Chef Sean Telo, formerly of Extra Fancy, almost left NYC were it not for said pizza. He was contemplating a return to Atlanta, where he had previously worked at Miller Union, when Murray—Homer, that is—approached him to lead the kitchen at 21 Greenpoint. Telo stayed on the condition that pizza would be part of the equation.
“It’s one of the hardest things you have to do as a cook,” Telo says of the art of pizza slinging. “It’s challenging, but it’s also fun.” The kind of dough Telo is making requires multiple phases of proofing and portioning before it even gets rolled out. And then there’s having the right oven, which is crucial. Luckily, 21 Greenpoint already had a wood-burning oven perfect for baking Telo’s light and fluffy pies, like the mushroom pie with pesto sauce and a garlic-butter crust (see the recipe).
But pizza isn’t the only way this chef, who landed on Brooklyn magazine’s “30 -Under -30" list last year, is challenging himself and wooing diners at the new restaurant. On his menu, which changes daily, you might find anything from smoked salmon pastrami bites to lamb tartare or eggplant fries with hot pepper oil and feta. All of which have been made with as little waste as possible, and the waste that does accumulate gets saved for a special weekend service.
Every Sunday, 21 Greenpoint serves a $21 six-to-seven-course tasting menu made with the week’s scraps. Hence the shockingly low price tag. The menu changes throughout the day, which means you could go in for a leisurely lunch and find a whole different set of dishes coming out of the kitchen by dinnertime. For example, biscuits and honey from the early afternoon might turn into focaccia with tomato sauce later in the evening.

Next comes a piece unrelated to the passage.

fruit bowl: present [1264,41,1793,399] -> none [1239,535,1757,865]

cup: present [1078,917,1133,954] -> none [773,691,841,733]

Telo credits his two-plus years working with Steven Satterfield at Miller Union for giving him the confidence he needed to run a kitchen that uses what the restaurant calls “overlooked edibles” so effectively. And Sunday isn't the only day “scraps” come into to play either. During the rest of the week, you'll find “ugly vegetable” crudités and merguez sausage made with fat discarded from a tartare dish. The mushroom pizza’s herbaceous pesto contains oft-overlooked parsley stems, and if you're lucky, the garlic butter might even be flavored with truffle, thanks to Telo striking a deal with a purveyor for white truffle remnants that get left in the bags.
The chef is the first to admit that this kind of resourcefulness isn’t a new concept in restaurant kitchens. But by shifting the practices chefs routinely follow from the kitchen to the table, he’s showing the fruits of food waste in action and inviting a larger conversation. This innovation also happens to be an amazing deal for diners and a really smart business decision for the restaurant. 21 Greenpoint may have opened with a bang, but this kitchen is clearly playing the long game.